[Begin Text]

11. Further more, sub-section (3) of section 18 of the Act enacts and goes on to provide for a penalty, if the landlord were to contravene any of the provisions of sub-section (3) of section 18 of the Act and any conditions specified therein, such a landlord can be visited with the penalty of imprisonment for a term which may extent to six months or with fine, or with both. Thus, compliance with sub-section (3) of section 18 of the Act and the terms thereof is a must. In the eye of law, therefore, the loans which are governed by sub-section (3) of section 18 of the Act could not but be treated to be the loan and hardly such a defence that such a loan, being with the landlord, should have been appropriated towards the rental dues without any agreement therefore can be upheld. In his view of the matter, the submission of the learned Counsel for respondent No. 1 tenant that the construction loan amount outstanding should have been appropriated or set out against the rental liability and, therefore, there could be no case under section 12(3)(b) of the Act can hardly merit any acceptance. On the other hand, such unilateral appropriation being impermissible, it would be invalid. It follows that merely because a balance of loan is in the hand of the petitioner- landlady, that would not afford by itself a defence to the tenant, who has been served with the notice under section 12(2) of the Act. This is not a case where after receipt of such a notice the tenant, who was also a creditor under under loan agreement, had asked the landlord, who was also a debtor under such an agreement to appropriate the amount in his hand towards the rental liability and the landlord had refused to do so. Had that been the matter, some other considerations would possibly arise, but upon the language of sub-sections (3) and (4) of section 18 of the Act, such unilateral appropriation by the petitioner-landlady of the amount of loan outstanding has to be treated as impermissible.
12. This being the position, this was a case where the conditions of section 12(3)(b) of the Act were clearly established.
13. In the result if has to be adjudged that the impugned orders are erroneous. The same are set aside and instead the suit of the petitioner-landlady-plaintiff is decreed under section 12(3)(b) of the Act, as was prayed for in the plaint, along with a direction for enquiry into the mesne profits. The petition, thus, succeeds. Rule absolute. Respondent No. 1 to pay the costs throughout.

[End Text]

#### Direction 1
According to the court ruling, what penalty can a landlord face for contravening sub-section (3) of section 18 of the Act?
The court ruling and the records that follow have no connection to each other.

[Begin Exercise inputs]

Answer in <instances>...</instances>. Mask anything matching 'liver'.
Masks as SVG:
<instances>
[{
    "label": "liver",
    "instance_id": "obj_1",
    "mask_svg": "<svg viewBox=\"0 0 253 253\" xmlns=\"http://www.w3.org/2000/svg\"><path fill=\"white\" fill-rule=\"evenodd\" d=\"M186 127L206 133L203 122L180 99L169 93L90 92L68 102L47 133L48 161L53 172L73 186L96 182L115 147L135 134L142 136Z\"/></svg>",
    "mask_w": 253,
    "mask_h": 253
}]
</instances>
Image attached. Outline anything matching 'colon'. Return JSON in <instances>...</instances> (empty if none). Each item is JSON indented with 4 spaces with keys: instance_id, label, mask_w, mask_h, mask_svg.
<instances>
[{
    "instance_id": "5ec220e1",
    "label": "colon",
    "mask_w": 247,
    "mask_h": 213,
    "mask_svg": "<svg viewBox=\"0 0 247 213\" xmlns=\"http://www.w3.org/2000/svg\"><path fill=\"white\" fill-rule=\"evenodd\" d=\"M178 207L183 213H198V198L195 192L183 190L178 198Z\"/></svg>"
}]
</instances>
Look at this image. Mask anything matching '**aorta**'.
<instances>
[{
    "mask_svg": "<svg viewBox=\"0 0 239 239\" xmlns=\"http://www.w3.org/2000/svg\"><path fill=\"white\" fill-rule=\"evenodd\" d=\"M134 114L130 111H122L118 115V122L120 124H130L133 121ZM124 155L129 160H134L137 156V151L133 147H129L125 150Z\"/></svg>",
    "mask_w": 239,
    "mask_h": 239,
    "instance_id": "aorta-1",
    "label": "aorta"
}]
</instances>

[End Exercise inputs]

#### Direction 2
Present the records as a Markdown table with the columns n and Line, numbering each row and leaving out blank lines. Start at the line in the records that contains "Image attached. Outline" and continue through the last line of the records.

#### Task result 1
Imprisonment for up to six months, a fine, or both.

#### Task result 2
| n | Line |
|---|---|
| 1 | Image attached. Outline anything matching 'colon'. Return JSON in <instances>...</instances> (empty if none). Each item is JSON indented with 4 spaces with keys: instance_id, label, mask_w, mask_h, mask_svg. |
| 2 | <instances> |
| 3 | [{ |
| 4 |     "instance_id": "5ec220e1", |
| 5 |     "label": "colon", |
| 6 |     "mask_w": 247, |
| 7 |     "mask_h": 213, |
| 8 |     "mask_svg": "<svg viewBox=\"0 0 247 213\" xmlns=\"http://www.w3.org/2000/svg\"><path fill=\"white\" fill-rule=\"evenodd\" d=\"M178 207L183 213H198V198L195 192L183 190L178 198Z\"/></svg>" |
| 9 | }] |
| 10 | </instances> |
| 11 | Look at this image. Mask anything matching '**aorta**'. |
| 12 | <instances> |
| 13 | [{ |
| 14 |     "mask_svg": "<svg viewBox=\"0 0 239 239\" xmlns=\"http://www.w3.org/2000/svg\"><path fill=\"white\" fill-rule=\"evenodd\" d=\"M134 114L130 111H122L118 115V122L120 124H130L133 121ZM124 155L129 160H134L137 156V151L133 147H129L125 150Z\"/></svg>", |
| 15 |     "mask_w": 239, |
| 16 |     "mask_h": 239, |
| 17 |     "instance_id": "aorta-1", |
| 18 |     "label": "aorta" |
| 19 | }] |
| 20 | </instances> |